A series of mural paintings on the walls of the kondō ("Golden Hall"; Main Hall) of Hōryū-ji, depicting various Buddhist figures, represent some of the best extant examples of Hakuhō period painting. Though a 1949 fire left most of the paintings blackened to the point of illegibility, the process can still be determined. Plaster was applied to the walls layer by layer, each layer increasingly fine. Once the plaster was dry, holes were punched in the preliminary sketches for the painting (known as a cartoon), and colored sand or powder was applied, passing through the holes and sticking to the surface of the wall, providing an outline or rough guideline for the painter to then follow. These Hōryū-ji murals represent two painting elements distinctive of this period: the use of red rather than black to outline the figures and, on other sections, a consistent line lacking calligraphic flourish and known as "iron wire" line.

===Yakushi-ji===
Yakushi-ji was founded in the Hakuhō period in 680.
A number of Buddhist statues at Yakushi-ji temple are counted among the finest extant examples of Hakuhō period sculpture, reflecting the influence of Tang Chinese styles more strongly than their counterparts in Hōryū-ji.

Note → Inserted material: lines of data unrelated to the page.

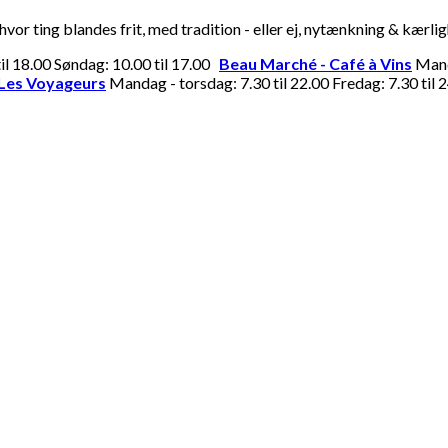
or ting blandes frit, med tradition - eller ej, nytænkning & kærli
til 18.00 Søndag: 10.00 til 17.00
Beau Marché - Café à Vins
Manda
Les Voyageurs
Mandag - torsdag: 7.30 til 22.00 Fredag: 7.30 til 2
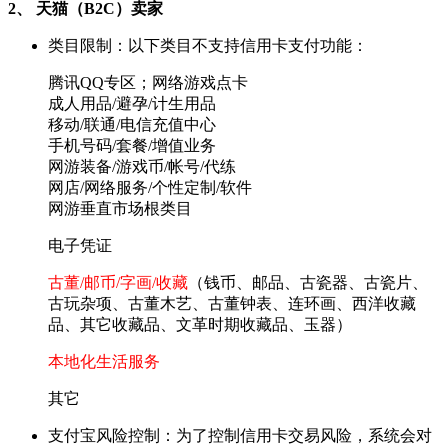
2、 天猫（B2C）卖家
类目限制：以下类目不支持信用卡支付功能：
腾讯QQ专区；网络游戏点卡
成人用品/避孕/计生用品
移动/联通/电信充值中心
手机号码/套餐/增值业务
网游装备/游戏币/帐号/代练
网店/网络服务/个性定制/软件
网游垂直市场根类目
电子凭证
古董/邮币/字画/收藏
（钱币、邮品、古瓷器、古瓷片、
古玩杂项、古董木艺、古董钟表、连环画、西洋收藏
品、其它收藏品、文革时期收藏品、玉器）
本地化生活服务
其它
支付宝风险控制：为了控制信用卡交易风险，系统会对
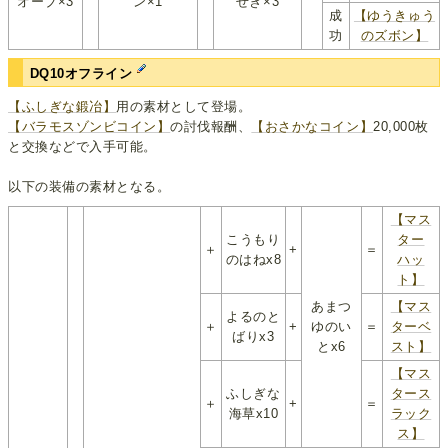
オーブ×3
ン×1
せき×3
成
【ゆうきゅう
功
のズボン】
DQ10オフライン
【ふしぎな鍛冶】
用の素材として登場。
【バラモスゾンビコイン】
の討伐報酬、
【おさかなコイン】
20,000枚
と交換などで入手可能。
以下の装備の素材となる。
【マス
こうもり
ター
＋
+
＝
のはねx8
ハッ
ト】
あまつ
【マス
よるのと
＋
+
ゆのい
＝
ターベ
ばりx3
とx6
スト】
【マス
ふしぎな
タース
＋
+
＝
海草x10
ラック
ス】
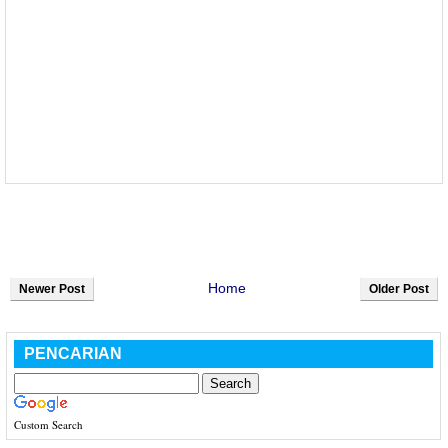
Home
Newer Post
Older Post
PENCARIAN
Custom Search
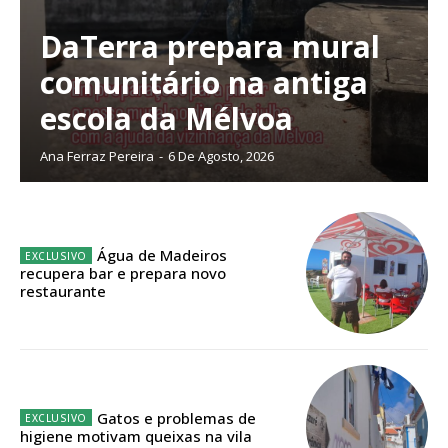
DaTerra prepara mural
comunitário na antiga
Planos de Assinatura
escola da Mélvoa
Ana Ferraz Pereira
-
6 De Agosto, 2026
Faça-se assinante do Região de Cister e ajude-nos a manter este serviço
público!
Sendo assinante terá acesso a todos os conteúdos exclusivos e versões
digitais.
Escolha o plano de assinatura desejado:
Água de Madeiros
recupera bar e prepara novo
restaurante
ASSINATURA
IMPRESSA
32
€
Gatos e problemas de
higiene motivam queixas na vila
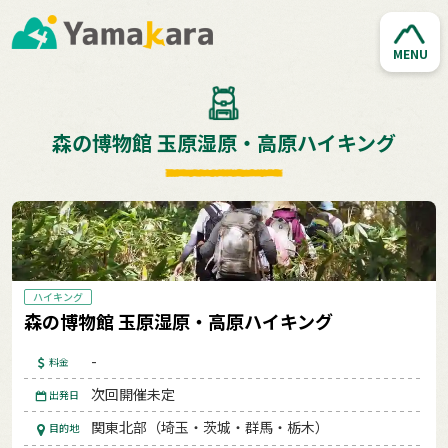
MENU
森の博物館 玉原湿原・高原ハイキング
ハイキング
森の博物館 玉原湿原・高原ハイキング
-
料金
次回開催未定
出発日
関東北部（埼玉・茨城・群馬・栃木）
目的地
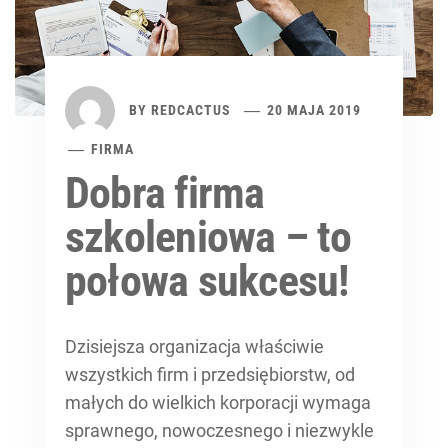
BY
REDCACTUS
20 MAJA 2019
FIRMA
Dobra firma
szkoleniowa – to
połowa sukcesu!
Dzisiejsza organizacja właściwie
wszystkich firm i przedsiębiorstw, od
małych do wielkich korporacji wymaga
sprawnego, nowoczesnego i niezwykle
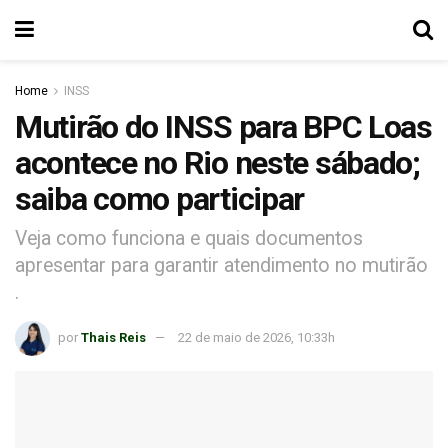
Home
INSS
Mutirão do INSS para BPC Loas
acontece no Rio neste sábado;
saiba como participar
Veja como funciona e quais documentos
apresentar para garantir atendimento no mutirão
.
por
Thais Reis
22 de maio de 2026, 10:33h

A noteworthy Yakushi Triad (薬師三尊, Yakushi sanzon) consists of three sculptures representing the Yakushi Buddha and two bodhisattvas Nikkō and Gakkō) which are described as "full, fleshy figures conceived in the round and treated as completely natural forms". These three figures were cast in bronze; and they were replaced in the Edo period after their destruction in earthquake or fire. The bodhisattvas are posed in the "hip-slung" (Sanskrit: tribhanga) pose and other Chinese motifs including grape leaves and the Symbols of the Four Directions are prevalent.